There were a few details I had to work out before diving into the stats. First off, I decided to look at fantasy points receiving alone, rather than count both QB and receiving fantasy points. I did this mostly because I felt like fantasy points receiving would have more interesting relationships with other statistics because of points gained from receptions. I also used DraftKings scoring, sans bonuses, for that same reason, as they give a full point per reception.

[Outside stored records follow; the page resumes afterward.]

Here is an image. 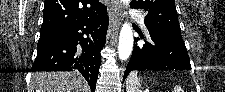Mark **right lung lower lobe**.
Listing matches in <instances>:
<instances>
[{
	"instance_id": "right-lung-lower-lobe-1",
	"label": "right lung lower lobe",
	"mask_w": 225,
	"mask_h": 92,
	"mask_svg": "<svg viewBox=\"0 0 225 92\" xmlns=\"http://www.w3.org/2000/svg\"><path fill=\"white\" fill-rule=\"evenodd\" d=\"M109 18L107 8L91 19L63 30L61 35L39 39L31 71H79L95 92Z\"/></svg>"
}]
</instances>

The first thing I did is look at the correlation between fantasy points receiving and team score. The correlation was just as strong as with fantasy points rushing.

> cor(gameData$Score, gameData$FPReceiving)
[1] 0.5046479

Not so shockingly, the correlation between margin of victory and FP receiving was much less than we saw with FP rushing. MOV stands for margin of victory.

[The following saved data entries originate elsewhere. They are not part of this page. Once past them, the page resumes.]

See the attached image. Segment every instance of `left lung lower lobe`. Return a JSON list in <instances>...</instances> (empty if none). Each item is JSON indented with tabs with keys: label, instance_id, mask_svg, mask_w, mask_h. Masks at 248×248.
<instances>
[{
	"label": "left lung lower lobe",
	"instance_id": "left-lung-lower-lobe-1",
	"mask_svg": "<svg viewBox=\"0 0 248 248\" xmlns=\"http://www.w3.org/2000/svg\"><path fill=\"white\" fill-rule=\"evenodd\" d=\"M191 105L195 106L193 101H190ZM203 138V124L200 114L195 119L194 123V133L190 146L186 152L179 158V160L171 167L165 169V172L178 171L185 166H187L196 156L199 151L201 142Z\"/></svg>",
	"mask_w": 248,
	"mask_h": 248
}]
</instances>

> cor(gameData$MOV, gameData$FPReceiving)
[1] 0.2029399

Since margin of victory is ostensibly correlated to score (the more you win by, the more your team is likely to have scored), it’s not surprising to see a positive correlation between the two stats. But the big drop off between the correlations of score and margin of victory with FP receiving suggests that losing can often result in more fantasy points receiving than winning.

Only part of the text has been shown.